Prove that every pair of consecutive Fibonacci numbers are coprime. That is, they share no common factors other than 1.

Calculate the following: \(F_1^2-F_0F_2\), \(F_2^2-F_1F_3\), \(F_3^2-F_2F_4\), \(F_4^2-F_3F_5\) and \(F_5^2-F_4F_6\). What do you notice?

Work out \(F_3^2-F_0F_6\), \(F_4^2-F_1F_7\), \(F_5^2-F_2F_8\) and \(F_6^2-F_3F_9\). What pattern do you spot?

Can every whole number be written as the sum of two Fibonacci numbers? If yes, then prove it. If not, then give an example of a number that can’t be. The two Fibonacci numbers don’t have to be different.

What’s \(\sum_{i=0}^nF_i^2=F_0^2+F_1^2+F_2^2+...+F_{n-1}^2+F_n^2\) in terms of just \(F_n\) and \(F_{n+1}\)?

What are the ratios \(\frac{F_2}{F_1}\), \(\frac{F_3}{F_2}\), and so on until \(\frac{F_7}{F_6}\)? What do you notice about them?

In the example, we saw that \(\varphi^2=\varphi+1\). Can you write \(\varphi^3\) in the form \(a\varphi+b\), where \(a\) and \(b\) are positive integers?

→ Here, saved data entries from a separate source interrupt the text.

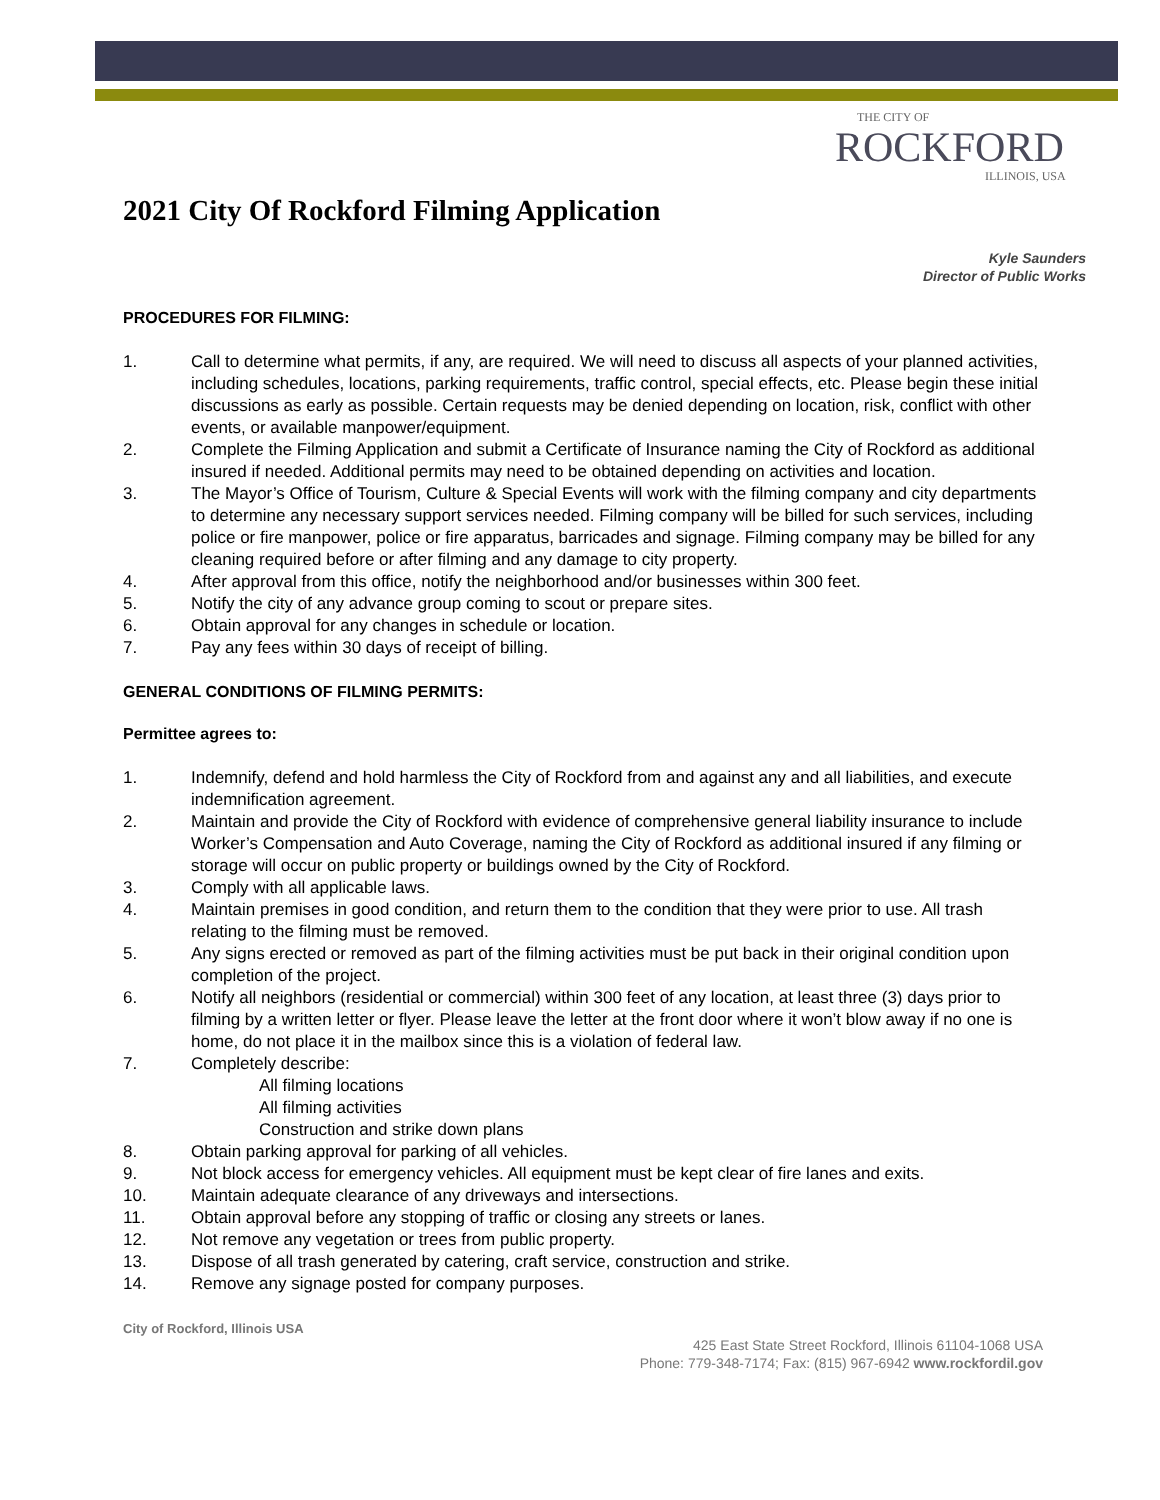THE CITY OF
ROCKFORD
ILLINOIS, USA
2021 City Of Rockford Filming Application
Kyle Saunders
Director of Public Works
PROCEDURES FOR FILMING:
1. Call to determine what permits, if any, are required. We will need to discuss all aspects of your planned activities, including schedules, locations, parking requirements, traffic control, special effects, etc. Please begin these initial discussions as early as possible. Certain requests may be denied depending on location, risk, conflict with other events, or available manpower/equipment.
2. Complete the Filming Application and submit a Certificate of Insurance naming the City of Rockford as additional insured if needed. Additional permits may need to be obtained depending on activities and location.
3. The Mayor’s Office of Tourism, Culture & Special Events will work with the filming company and city departments to determine any necessary support services needed. Filming company will be billed for such services, including police or fire manpower, police or fire apparatus, barricades and signage. Filming company may be billed for any cleaning required before or after filming and any damage to city property.
4. After approval from this office, notify the neighborhood and/or businesses within 300 feet.
5. Notify the city of any advance group coming to scout or prepare sites.
6. Obtain approval for any changes in schedule or location.
7. Pay any fees within 30 days of receipt of billing.
GENERAL CONDITIONS OF FILMING PERMITS:
Permittee agrees to:
1. Indemnify, defend and hold harmless the City of Rockford from and against any and all liabilities, and execute indemnification agreement.
2. Maintain and provide the City of Rockford with evidence of comprehensive general liability insurance to include Worker’s Compensation and Auto Coverage, naming the City of Rockford as additional insured if any filming or storage will occur on public property or buildings owned by the City of Rockford.
3. Comply with all applicable laws.
4. Maintain premises in good condition, and return them to the condition that they were prior to use. All trash relating to the filming must be removed.
5. Any signs erected or removed as part of the filming activities must be put back in their original condition upon completion of the project.
6. Notify all neighbors (residential or commercial) within 300 feet of any location, at least three (3) days prior to filming by a written letter or flyer. Please leave the letter at the front door where it won’t blow away if no one is home, do not place it in the mailbox since this is a violation of federal law.
7. Completely describe:
All filming locations
All filming activities
Construction and strike down plans
8. Obtain parking approval for parking of all vehicles.
9. Not block access for emergency vehicles. All equipment must be kept clear of fire lanes and exits.
10. Maintain adequate clearance of any driveways and intersections.
11. Obtain approval before any stopping of traffic or closing any streets or lanes.
12. Not remove any vegetation or trees from public property.
13. Dispose of all trash generated by catering, craft service, construction and strike.
14. Remove any signage posted for company purposes.
City of Rockford, Illinois USA
425 East State Street Rockford, Illinois 61104-1068 USA
Phone: 779-348-7174; Fax: (815) 967-6942 www.rockfordil.gov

Among the first \(20\) Fibonacci numbers: \(F_0 = 0,F_1 = 1,F_2 = 1, F_3 = 2, F_4 = 3,..., F_{20} = 6765\) find all the numbers, which have sum of digits equal to their index. For example \(F_1=1\) fits the description, however \(F_{20} = 6765\) does not, since \(6+7+6+5 \neq 20\).

Among the first \(20\) Fibonacci numbers: \(F_0 = 0,F_1 = 1,F_2 = 1, F_3 = 2, F_4 = 3,..., F_{20} = 6765\) check whether the numbers with prime index are prime.